_Directive 1_: From the GE Foundation survey announcement, copy the passage starting at "Fifty-seven percent of" and ending at "the early 1970s.".
_Directive 2_:
Answer these questions using the GE Foundation survey announcement:
(a) How many executives responded to the survey?
(b) In which school year will the new standards be fully implemented?
(c) According to Robert L. Corcoran, how many leaders is the summit bringing together this year?

_Passage to read_:
* START *

GE Foundation Business Summit Survey Finds Executives Support Stronger Education Standards

  • Survey results spur deeper conversations at Business and Education Summit
  • While most executives have seen jobs not filled because of skills gap, they are committed to fixing the problem through new English and math standards
  • Attendees say they are active with local solutions

ORLANDO, Fla.—July 23, 2013—GE Foundation is bringing together senior executives from some of America’s leading corporations to address their concerns about the skills gap in the workplace and what the local and state education system can do to address it.

In advance of its third annual Business and Education Summit, GE Foundation conducted a confidential survey of those who will be participating. Fifty-two executives responded to questions about new college and career-ready standards for English and math that aim to close the skills gap. The survey found:

  • 87% say the new standards are “mission critical” to American business; and
  • 64% say they have undertaken some efforts to support standards implementation.

Forty-five states and the District of Columbia have adopted the new standards that will be fully implemented in the 2014–15 school year.

Fifty-seven percent of the employers say that their organization has had some jobs not filled as a result of skills gap. Of those, a minority (25%) report they have had to hire abroad to deal with the problem.

The survey mirrors disappointing news recently released by the National Assessment of Educational Progress (“The Nation’s Report Card”). NAEP’s long-term-trend assessments found that the average scores of 17-year-olds in both reading and mathematics haven’t improved since the early 1970s.

“Despite the challenges we know so well, the Business and Education Summit is a time to be optimistic about the future. Leaders in every community are telling us they are already rolling up their sleeves to continue to push for these new education standards that will make a big difference. We are proud to be a catalyst for bringing together 250 leaders this year from virtually every community in the country who want more college and career-ready students in their towns and cities,” says Robert L. Corcoran, President and Chairman, GE Foundation.

* END *

_Raw data_:
* START *

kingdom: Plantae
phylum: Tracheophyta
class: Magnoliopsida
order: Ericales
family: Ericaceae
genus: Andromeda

* END *
* START *

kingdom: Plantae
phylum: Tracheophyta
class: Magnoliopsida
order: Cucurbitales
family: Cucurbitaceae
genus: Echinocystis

* END *
* START *

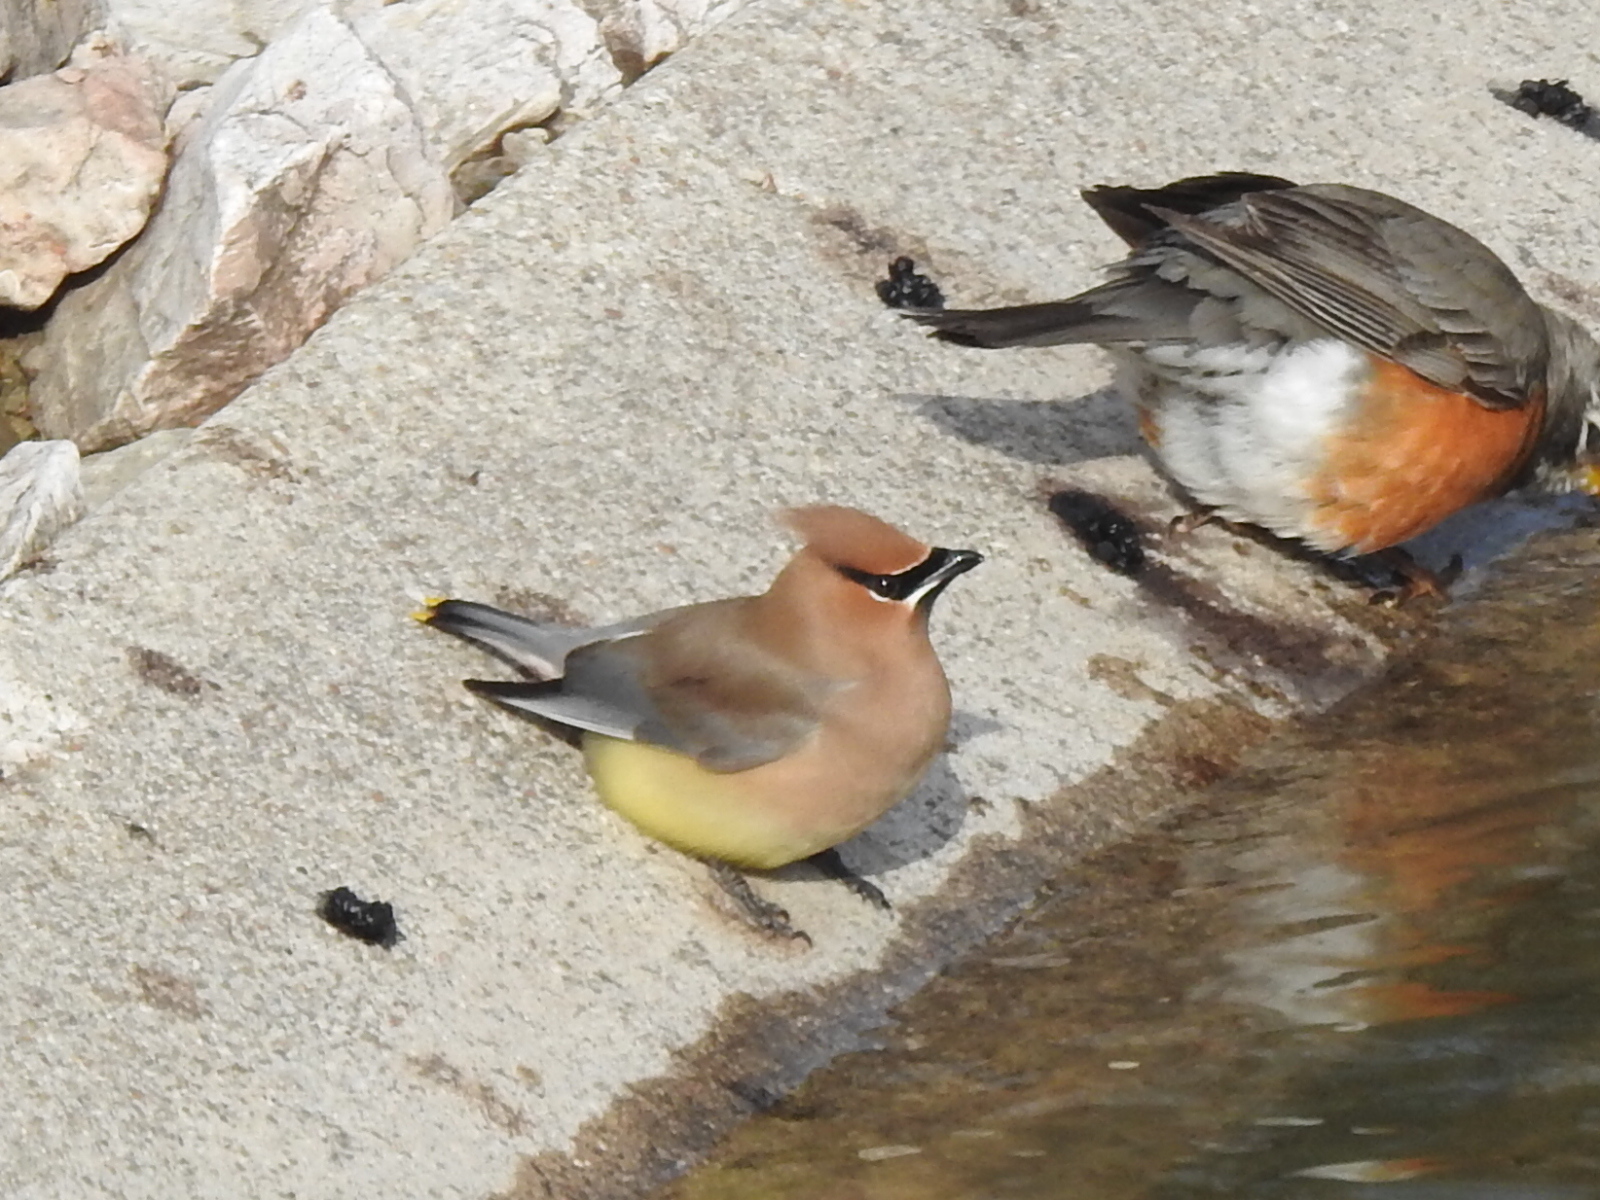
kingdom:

* END *

_Reply 1_:
Fifty-seven percent of the employers say that their organization has had some jobs not filled as a result of skills gap. Of those, a minority (25%) report they have had to hire abroad to deal with the problem.

The survey mirrors disappointing news recently released by the National Assessment of Educational Progress (“The Nation’s Report Card”). NAEP’s long-term-trend assessments found that the average scores of 17-year-olds in both reading and mathematics haven’t improved since the early 1970s.

_Reply 2_:
(a) Fifty-two executives.
(b) The 2014–15 school year.
(c) 250 leaders.